▶ Work task
Would you count the lines in the entries below that contain "SCERT"? Reply with the number only.

Collected data
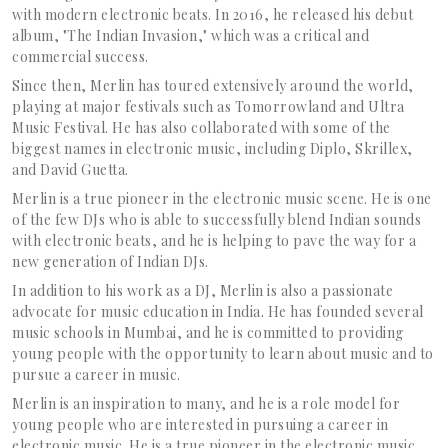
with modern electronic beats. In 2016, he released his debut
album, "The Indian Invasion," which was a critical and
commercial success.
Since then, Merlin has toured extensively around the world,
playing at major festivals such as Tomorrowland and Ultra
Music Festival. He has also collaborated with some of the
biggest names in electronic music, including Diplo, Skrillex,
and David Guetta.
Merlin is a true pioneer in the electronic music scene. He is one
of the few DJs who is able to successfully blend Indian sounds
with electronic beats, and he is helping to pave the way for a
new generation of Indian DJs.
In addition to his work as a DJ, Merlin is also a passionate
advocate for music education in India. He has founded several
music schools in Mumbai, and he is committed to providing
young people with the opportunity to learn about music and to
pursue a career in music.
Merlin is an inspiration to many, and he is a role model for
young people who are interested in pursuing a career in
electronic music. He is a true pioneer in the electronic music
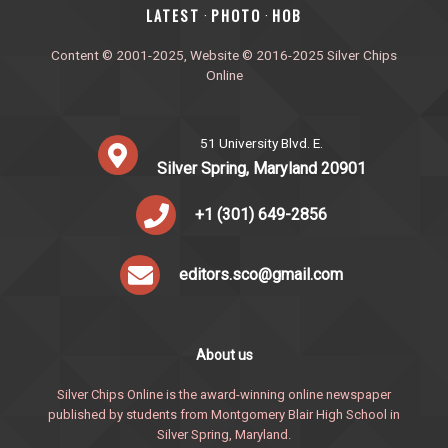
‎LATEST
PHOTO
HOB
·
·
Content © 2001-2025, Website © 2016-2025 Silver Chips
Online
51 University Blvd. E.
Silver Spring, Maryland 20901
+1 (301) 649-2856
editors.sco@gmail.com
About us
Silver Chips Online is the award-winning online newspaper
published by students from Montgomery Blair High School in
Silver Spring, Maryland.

* * *

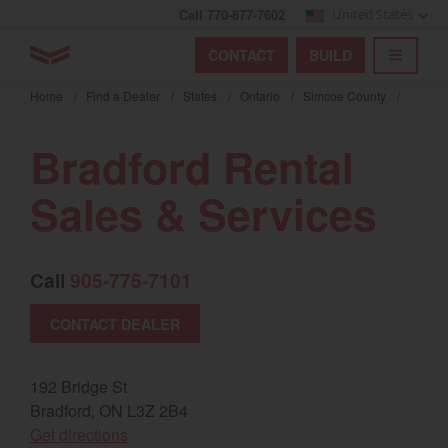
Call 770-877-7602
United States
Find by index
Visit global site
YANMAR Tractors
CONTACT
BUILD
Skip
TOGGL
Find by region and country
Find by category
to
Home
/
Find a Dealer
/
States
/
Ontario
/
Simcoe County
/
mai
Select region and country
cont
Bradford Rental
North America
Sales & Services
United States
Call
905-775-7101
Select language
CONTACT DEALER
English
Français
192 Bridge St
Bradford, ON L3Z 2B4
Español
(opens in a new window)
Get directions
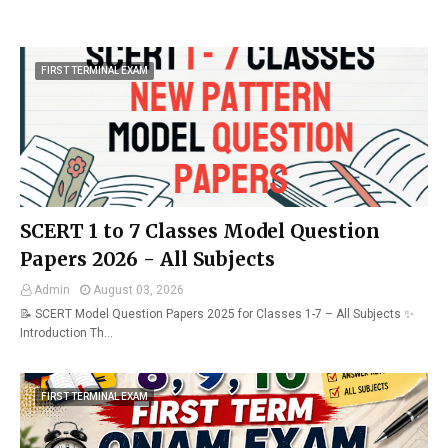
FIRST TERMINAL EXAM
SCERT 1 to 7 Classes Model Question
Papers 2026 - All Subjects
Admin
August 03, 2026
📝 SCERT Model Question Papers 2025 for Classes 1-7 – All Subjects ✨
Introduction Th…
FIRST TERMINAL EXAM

==

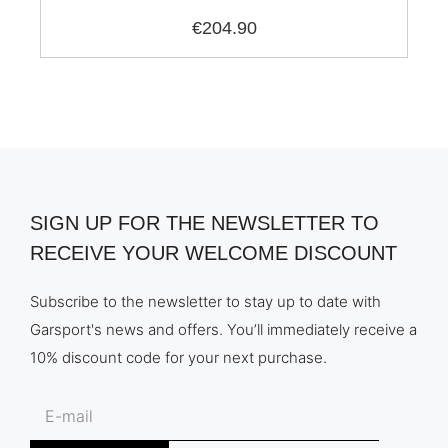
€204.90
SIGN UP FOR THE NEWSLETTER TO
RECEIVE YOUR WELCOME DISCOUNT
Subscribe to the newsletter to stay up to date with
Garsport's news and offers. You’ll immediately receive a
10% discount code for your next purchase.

▶ Reply to the task
2